* _Data for this exercise_:

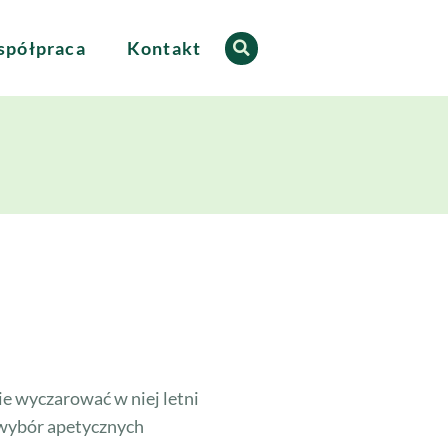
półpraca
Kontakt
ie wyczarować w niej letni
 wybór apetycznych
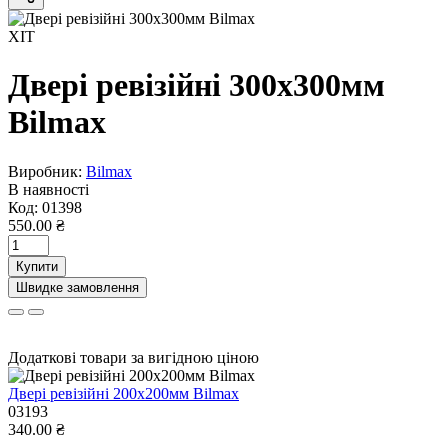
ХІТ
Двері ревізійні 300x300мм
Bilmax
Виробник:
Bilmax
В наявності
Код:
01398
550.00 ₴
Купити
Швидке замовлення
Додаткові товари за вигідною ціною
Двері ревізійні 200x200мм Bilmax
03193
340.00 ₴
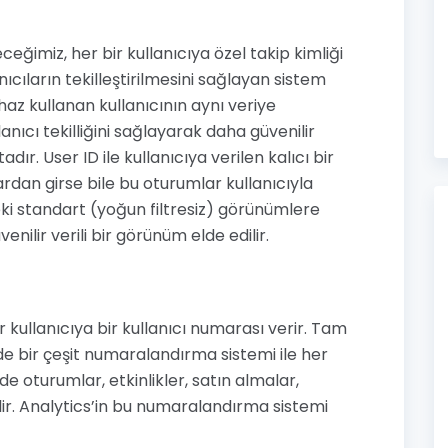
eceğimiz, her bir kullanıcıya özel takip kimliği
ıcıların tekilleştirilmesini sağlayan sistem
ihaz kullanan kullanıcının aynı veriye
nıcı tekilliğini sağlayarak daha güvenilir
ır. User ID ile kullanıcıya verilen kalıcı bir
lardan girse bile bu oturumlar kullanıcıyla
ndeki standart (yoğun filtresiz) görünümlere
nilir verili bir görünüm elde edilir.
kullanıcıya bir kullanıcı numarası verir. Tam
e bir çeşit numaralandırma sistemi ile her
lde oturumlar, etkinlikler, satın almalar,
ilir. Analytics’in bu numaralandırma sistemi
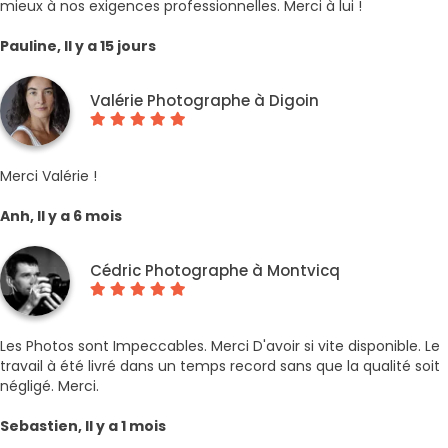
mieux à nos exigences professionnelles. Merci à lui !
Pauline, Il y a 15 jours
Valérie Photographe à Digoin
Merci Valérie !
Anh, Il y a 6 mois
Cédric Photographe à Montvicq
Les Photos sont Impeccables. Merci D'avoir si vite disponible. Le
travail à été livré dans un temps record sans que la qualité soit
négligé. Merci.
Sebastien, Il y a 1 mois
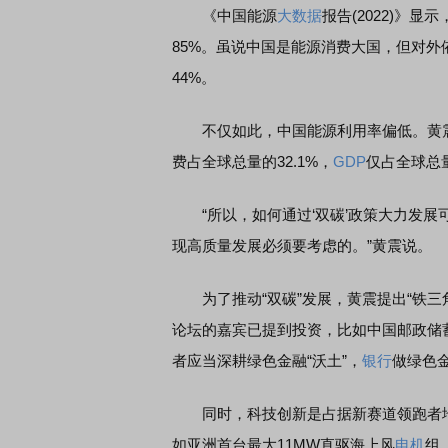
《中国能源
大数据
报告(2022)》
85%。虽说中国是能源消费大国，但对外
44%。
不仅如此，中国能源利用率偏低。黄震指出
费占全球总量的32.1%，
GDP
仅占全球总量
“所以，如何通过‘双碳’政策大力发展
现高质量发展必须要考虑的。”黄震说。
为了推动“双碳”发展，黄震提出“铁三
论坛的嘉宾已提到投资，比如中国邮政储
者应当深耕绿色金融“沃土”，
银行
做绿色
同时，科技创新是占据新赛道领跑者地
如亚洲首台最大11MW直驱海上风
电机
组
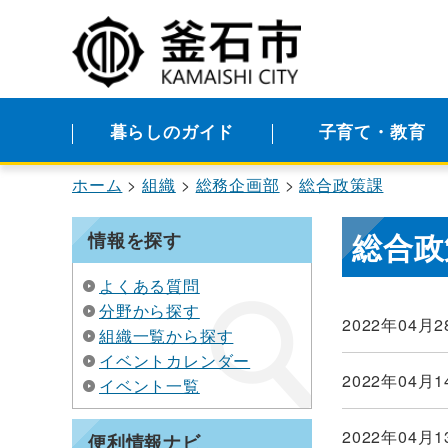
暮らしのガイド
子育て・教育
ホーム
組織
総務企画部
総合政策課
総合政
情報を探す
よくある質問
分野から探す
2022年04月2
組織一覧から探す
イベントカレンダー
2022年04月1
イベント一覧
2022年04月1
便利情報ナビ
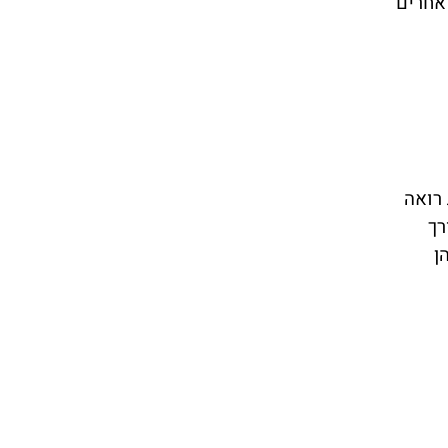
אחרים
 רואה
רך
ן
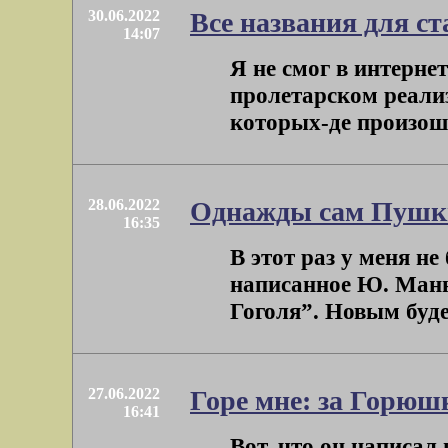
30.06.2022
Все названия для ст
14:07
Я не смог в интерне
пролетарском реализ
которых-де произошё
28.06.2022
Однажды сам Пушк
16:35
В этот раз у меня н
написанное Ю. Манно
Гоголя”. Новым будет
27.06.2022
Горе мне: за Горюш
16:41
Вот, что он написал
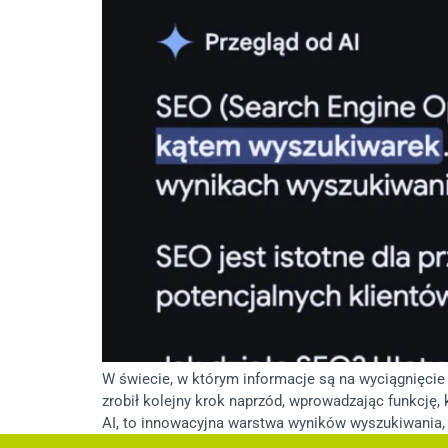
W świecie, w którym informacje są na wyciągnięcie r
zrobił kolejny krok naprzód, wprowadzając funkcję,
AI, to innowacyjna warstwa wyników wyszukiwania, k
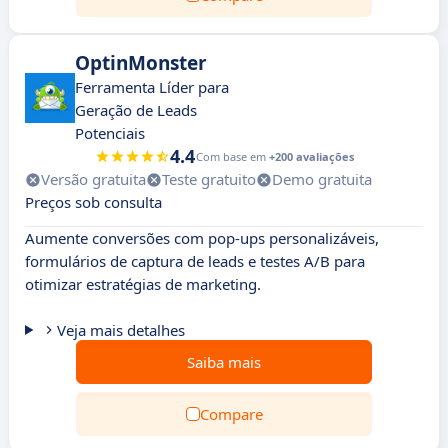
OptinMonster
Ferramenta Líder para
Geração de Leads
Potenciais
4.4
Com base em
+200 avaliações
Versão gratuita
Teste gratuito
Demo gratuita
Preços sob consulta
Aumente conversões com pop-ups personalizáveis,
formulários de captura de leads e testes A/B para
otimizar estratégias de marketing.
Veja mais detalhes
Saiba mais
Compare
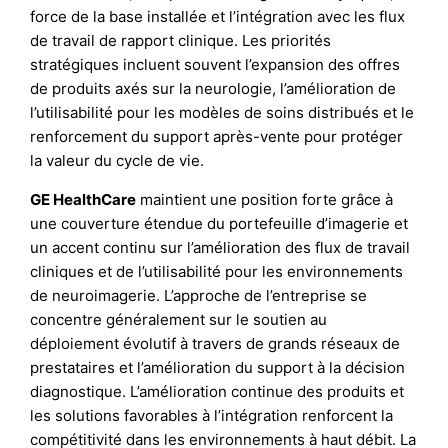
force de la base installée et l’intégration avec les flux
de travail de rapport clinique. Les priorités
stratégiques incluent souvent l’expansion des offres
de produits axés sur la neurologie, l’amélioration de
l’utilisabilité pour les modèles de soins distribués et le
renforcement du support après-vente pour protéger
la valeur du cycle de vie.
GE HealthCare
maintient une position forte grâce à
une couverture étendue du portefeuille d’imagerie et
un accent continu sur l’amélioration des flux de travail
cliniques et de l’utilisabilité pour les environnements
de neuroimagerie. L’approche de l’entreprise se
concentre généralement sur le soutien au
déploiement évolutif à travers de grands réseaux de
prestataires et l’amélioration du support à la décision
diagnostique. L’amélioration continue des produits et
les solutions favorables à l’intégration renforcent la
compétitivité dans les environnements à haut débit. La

* _Exercise instructions_: Set down, exactly as written above, each line from the one with "nilir verili bir görünüm elde edilir." through the one with "Все названия для ст", and skip the pictures.

* _Task result_:
nilir verili bir görünüm elde edilir.
kullanıcıya bir kullanıcı numarası verir. Tam
e bir çeşit numaralandırma sistemi ile her
lde oturumlar, etkinlikler, satın almalar,
ilir. Analytics’in bu numaralandırma sistemi
mieux à nos exigences professionnelles. Merci à lui !
Pauline, Il y a 15 jours
Valérie Photographe à Digoin
Merci Valérie !
Anh, Il y a 6 mois
Cédric Photographe à Montvicq
Les Photos sont Impeccables. Merci D'avoir si vite disponible. Le
travail à été livré dans un temps record sans que la qualité soit
négligé. Merci.
Sebastien, Il y a 1 mois
《中国能源
大数据
报告(2022)》
85%。虽说中国是能源消费大国，但对外
44%。
不仅如此，中国能源利用率偏低。黄震指出
费占全球总量的32.1%，
GDP
仅占全球总量
“所以，如何通过‘双碳’政策大力发展
现高质量发展必须要考虑的。”黄震说。
为了推动“双碳”发展，黄震提出“铁三
论坛的嘉宾已提到投资，比如中国邮政储
者应当深耕绿色金融“沃土”，
银行
做绿色
同时，科技创新是占据新赛道领跑者地
如亚洲首台最大11MW直驱海上风
电机
组
暮らしのガイド
子育て・教育
ホーム
組織
総務企画部
総合政策課
総合政
情報を探す
よくある質問
分野から探す
2022年04月2
組織一覧から探す
イベントカレンダー
2022年04月1
イベント一覧
2022年04月1
便利情報ナビ
אחרים
 רואה
רך
ן
30.06.2022
Все названия для ст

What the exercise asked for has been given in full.